March 16, 2021
Natural disasters and signs of climate change suggest we’re entering a global crisis, impacting our physical and mental well-being. Today FutureTales Lab by MQDC covers "Eco-anxiety".
Eco-anxiety stems from concern about the climate. The environment can have acute and severe effects for mental health, usually after natural disasters, and chronic impacts, caused by climate change. An APA poll found that 68% of people in the United States have environmental concerns. Half of people aged 18 to 34 said that climate change stress affects their daily lives. Many people decide not to have children over concerns about the future, or avoid using planes to reduce carbon emissions.
ln Thailand, a poll found that 43% of Gen Z are concerned about pollution and the environment, 38% about natural disasters, and 33% about climate change. A student in a class given by Wendy Petersen Boring in the United States said she woke at 2am and cried for 2 hours about ocean warming, according to CNN. Stress can cause children to suffer behavioral changes, affecting their development, memory, and ability to make decisions, including academically.

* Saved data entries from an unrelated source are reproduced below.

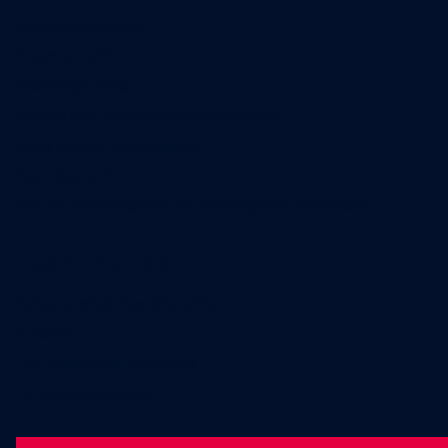
Annonces légales
Abonnement
Nos magazines
Ventes aux enchères & opportunités
Nous trouver en kiosques
Recrutement
Charte sur l’utilisation de l’intelligence artificielle
Legal Medias
Échos Judiciaires Girondins
7 Jours
Les Annonces Landaises
La Vie Economique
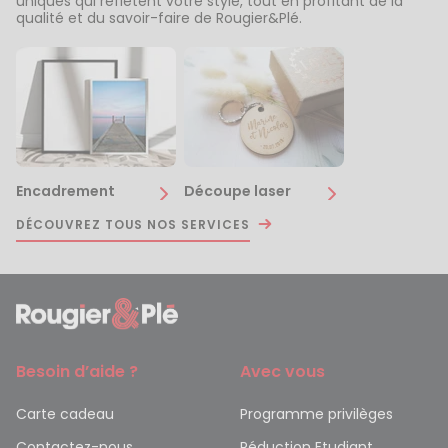
uniques qui reflètent votre style, tout en profitant de la
qualité et du savoir-faire de Rougier&Plé.
Encadrement
Découpe laser
DÉCOUVREZ TOUS NOS SERVICES
Besoin d’aide ?
Avec vous
Carte cadeau
Programme privilèges
Contactez-nous
Réduction Etudiant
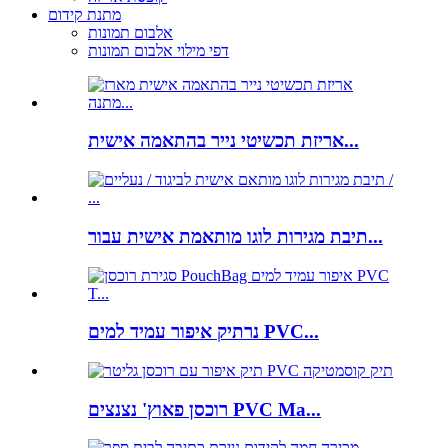
מתנת קידום
אלבום תמונות
דפי מילוי אלבום תמונות
אריזת תכשיטי נייר בהתאמה אישית...
תיבת מגירות לוגו מותאמת אישית עבור...
נרתיק איפור עמיד למים PVC...
רוכסן פאוץ' נצנצים PVC Ma...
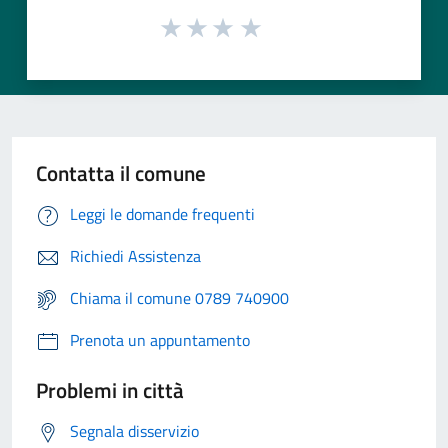
Contatta il comune
Leggi le domande frequenti
Richiedi Assistenza
Chiama il comune 0789 740900
Prenota un appuntamento
Problemi in città
Segnala disservizio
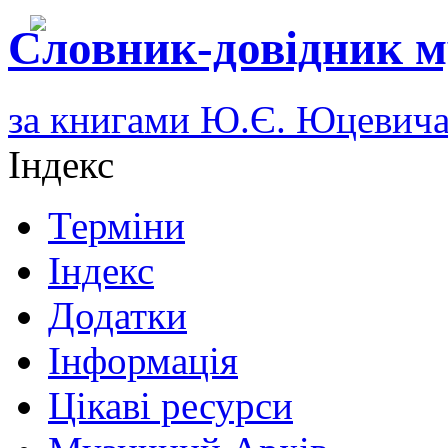
Словник-довідник м
за книгами Ю.Є. Юцевич
Індекс
Терміни
Індекс
Додатки
Інформація
Цікаві ресурси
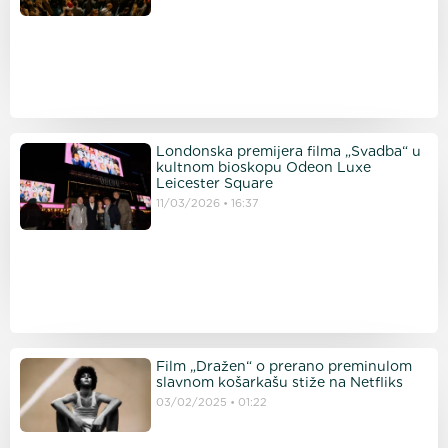
Londonska premijera filma „Svadba“ u
kultnom bioskopu Odeon Luxe
Leicester Square
11/03/2026
16:37
Film „Dražen“ o prerano preminulom
slavnom košarkašu stiže na Netfliks
03/02/2025
01:22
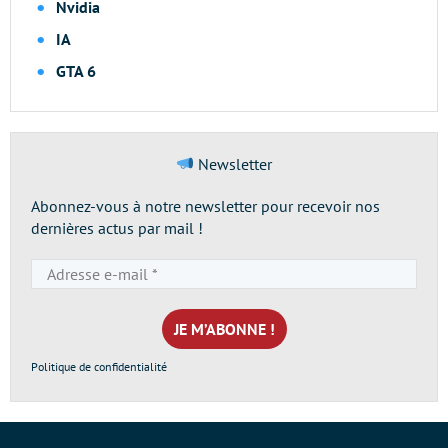
Nvidia
IA
GTA 6
Newsletter
Abonnez-vous à notre newsletter pour recevoir nos
dernières actus par mail !
Adresse
e-
mail
*
Politique de confidentialité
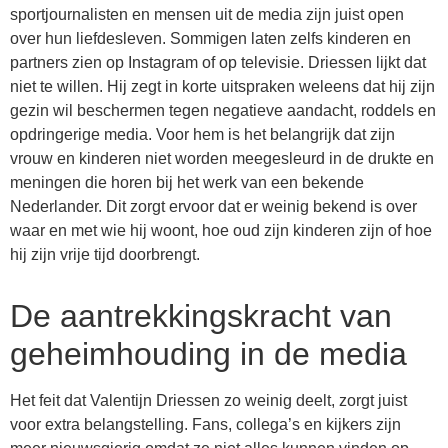
sportjournalisten en mensen uit de media zijn juist open
over hun liefdesleven. Sommigen laten zelfs kinderen en
partners zien op Instagram of op televisie. Driessen lijkt dat
niet te willen. Hij zegt in korte uitspraken weleens dat hij zijn
gezin wil beschermen tegen negatieve aandacht, roddels en
opdringerige media. Voor hem is het belangrijk dat zijn
vrouw en kinderen niet worden meegesleurd in de drukte en
meningen die horen bij het werk van een bekende
Nederlander. Dit zorgt ervoor dat er weinig bekend is over
waar en met wie hij woont, hoe oud zijn kinderen zijn of hoe
hij zijn vrije tijd doorbrengt.
De aantrekkingskracht van
geheimhouding in de media
Het feit dat Valentijn Driessen zo weinig deelt, zorgt juist
voor extra belangstelling. Fans, collega’s en kijkers zijn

These anxieties can affect anyone. But we should recognize our emotional state. We should consume information carefully to tackle environmental issues in our daily lives, such as using our cars less, supporting green areas, using clean energy and green products. If you're still experiencing extreme anxiety, it's time to consult a mental health professional – a psychiatrist, psychotherapist, or a mental health hotline.
- Mental healthcare infrastructure for the community will expand and adjust.
- People require plans to prevent and prepare for natural and environmental crises.
- Responsible education should boost the mental well-being of students and people of all ages.